1.3    In voornoemde procedure heeft de rechtbank op 8 juni 2011 vonnis gewezen, waarbij de eisende partij is veroordeeld in de proceskosten aan de zijde van klager.

1.4    Nadien is gebleken dat de in de processtukken vermelde eisende partij, een vennootschap, niet bestond, waardoor de gemachtigde van klager de proceskosten niet heeft kunnen incasseren.

1.5    Bij brief van 25 september 2012 heeft de gemachtigde van klager bij de deken een klacht ingediend tegen verweerder.

2    KLACHT

2.1    De klacht houdt, zakelijk weergegeven, in dat verweerder tuchtrechtelijk verwijtbaar heeft gehandeld als bedoeld in artikel 46 Advocatenwet.

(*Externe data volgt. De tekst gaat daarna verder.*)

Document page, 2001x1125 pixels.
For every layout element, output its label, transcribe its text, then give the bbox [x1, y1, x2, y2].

2.2    Meer in het bijzonder verwijt klager verweerder dat hij is opgetreden voor een niet bestaande vennootschap. De identiteit van de cliënt van verweerder zou door hem op onjuiste wijze zijn vastgesteld. Verweerder zou daarbij in strijd hebben gehandeld met artikel 7 van de Verordening op de administratie en financiële integriteit (Vafi). Verweerder heeft daarom ook in strijd gehandeld met de gedragsregels 1, 4 en 30.

3.    BEOORDELING

3.1    Uit de stukken volgt dat de opvolgend advocaat van verweerder op 11 januari 2005 bij herstelexploit de door verweerder opgestelde inleidende dagvaarding van 23 november 2004 heeft betekend aan de gedaagde partijen, waaronder klager. De opvolgend advocaat van verweerder heeft daarbij dezelfde partijgegevens gebruikt als verweerder had gedaan in zijn dagvaarding van 23 november 2004. De procedure is daarmee uiteindelijk aangebracht door de opvolgend advocaat. Op laatstgenoemde rustte de eindverantwoordelijkheid om de partijgegevens te verifiëren.

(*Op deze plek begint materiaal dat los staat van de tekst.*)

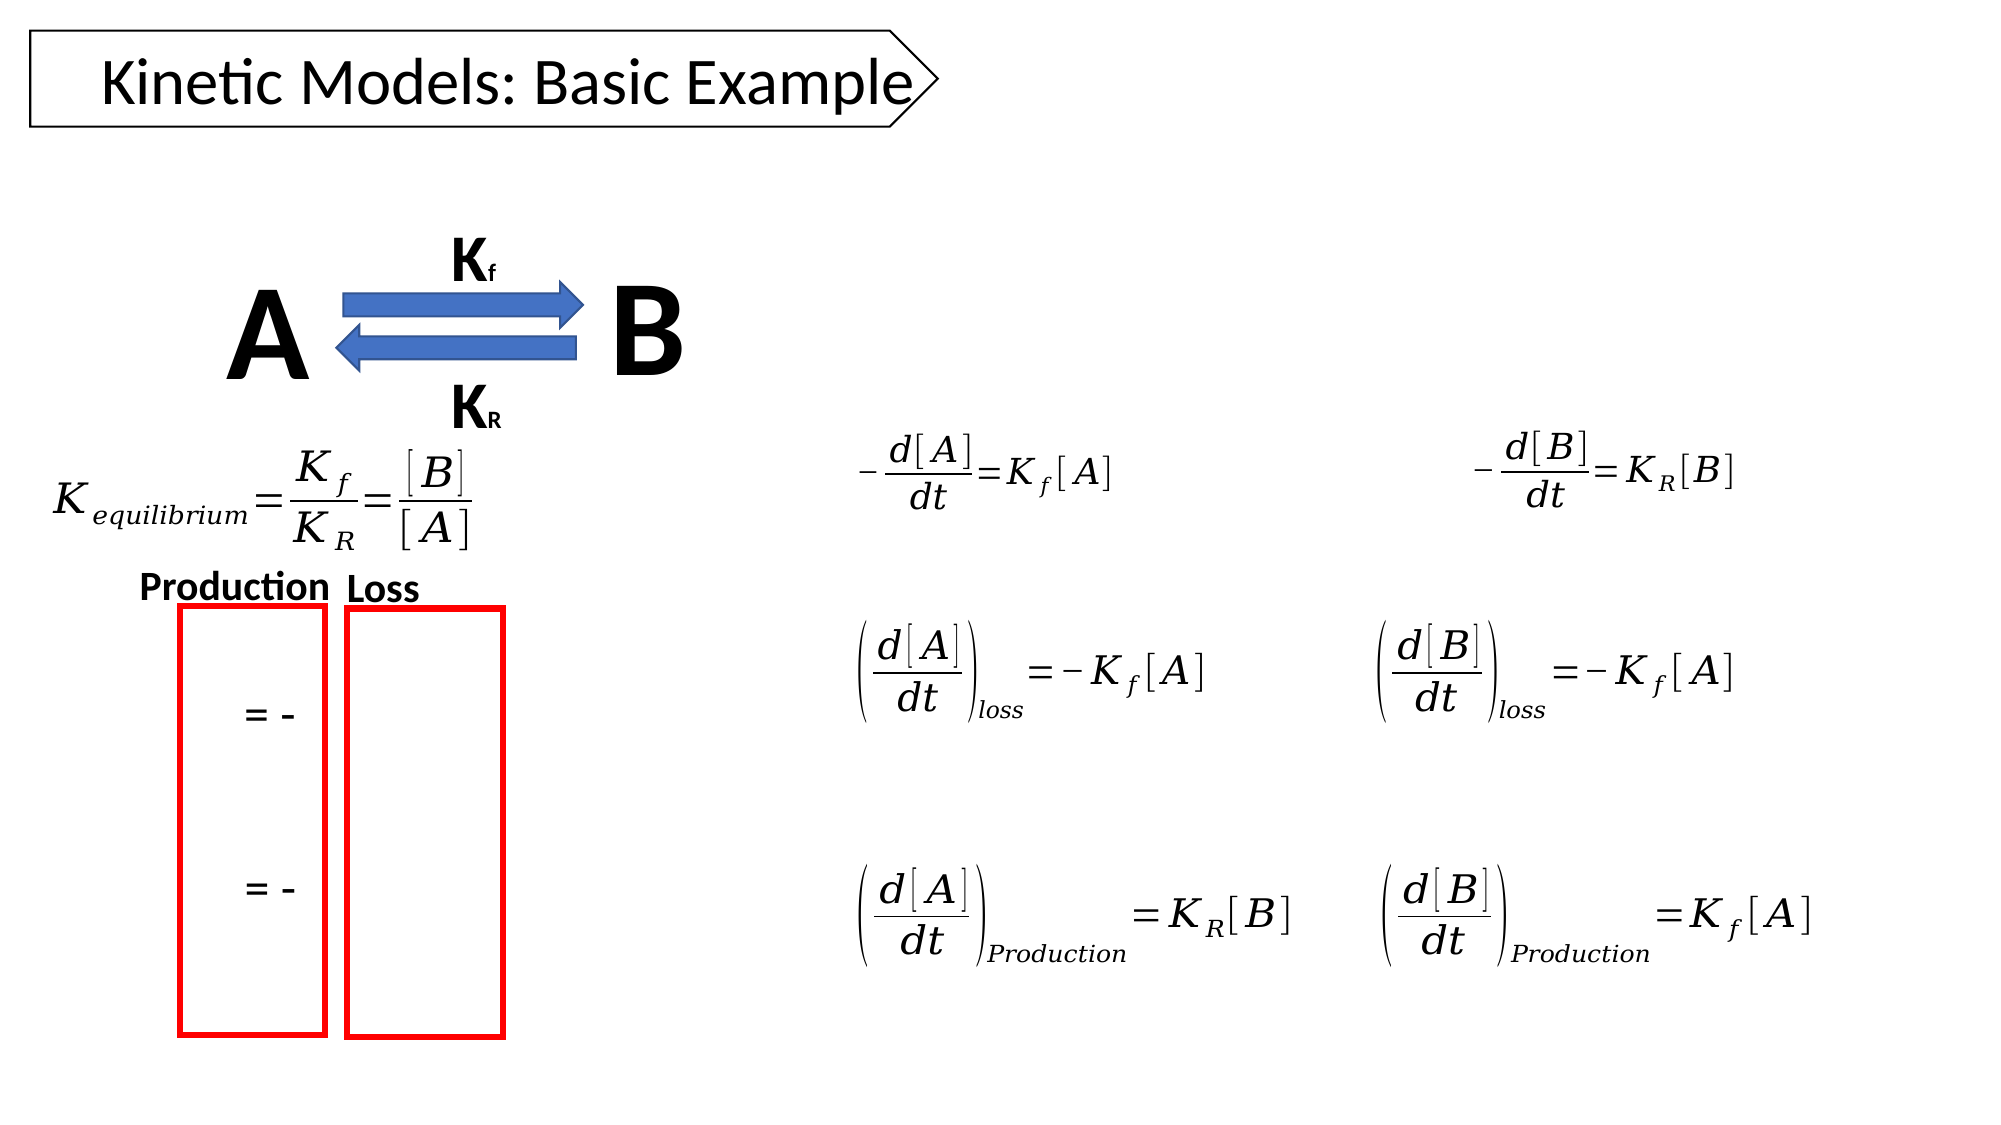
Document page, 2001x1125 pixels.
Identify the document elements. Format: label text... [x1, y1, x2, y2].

 3.2    Deze verantwoordelijkheid rustte ook op verweerder. Vastgesteld kan worden dat verweerder verantwoordelijk is voor twee uitgebrachte exploiten, waarbij de tenaamstelling onjuist is geweest. Dit laatste brengt  evenwel niet zonder meer mee dat verweerder enige gedragsregel heeft overtreden.

3.2    De Vafi waarop (de gemachtigde van) klager zich beroept is eerst op 1 juli 2009 in werking getreden, derhalve meer dan 4 jaar nadat verweerder de litigieuze exploiten heeft laten uitbrengen. Verweerder heeft gemotiveerd gesteld dat hij de identiteit van zijn cliënt heeft vergewist middels een uittreksel uit het Handelsregister van de Kamer van Koophandel. Relevant daarbij is dat het verschil tussen de informatie zoals die uit het Handelsregister blijkt en de naam van de eisende partij in de procedure zich beperkt tot de letter “C”. Het heeft er dan ook de schijn van dat abusievelijk door verweerder vergeten is de letter “C” ook in de exploiten een plaats te geven. Dit is slordig geweest van verweerder, doch leidt niet tot de vaststelling dat verweerder tuchtrechtelijk verwijtbaar heeft gehandeld.

3.4    Gelet op het voorgaande dient de klacht kennelijk ongegrond te worden verklaard.

4    BESLISSING

Wijst de klacht als kennelijk ongegrond af.

Aldus gewezen door mr. A.F.L. Geerdes, voorzitter, met bijstand van mr. M. Boender-Radder als griffier op 20 februari 2013.

griffier                                                                         voorzitter

Deze beslissing is in afschrift op 21 februari 2013 per aangetekende post verzonden aan:

-    (de gemachtigde van) klager

-    verweerder

-    de deken van de Orde van Advocaten in het arrondissement Rotterdam.

Ingevolge artikel 46h van de Advocatenwet kan klager en de deken van de Orde van Advocaten in het arrondissement Rotterdam binnen veertien dagen na verzending van het afschrift van deze beslissing schriftelijk verzet doen bij de Raad van Discipline in het ressort ‘s-Gravenhage, Postbus 85850, 2508 CN ’s-Gravenhage (faxnummer: 070-350 10 24). Het verzet wordt ingesteld door middel van indiening van een verzetschrift (in tweevoud), waarin de gronden van het verzet voorzien van een motivering worden omschreven. De termijn van 14 dagen begint op de dag volgend op die van verzending van de beslissing. Uiterlijk op de veertiende dag van die termijn moet het verzetschrift derhalve ontvangen zijn op de griffie van de Raad van Discipline. Verlenging van de termijn van 14 dagen is niet moge¬lijk.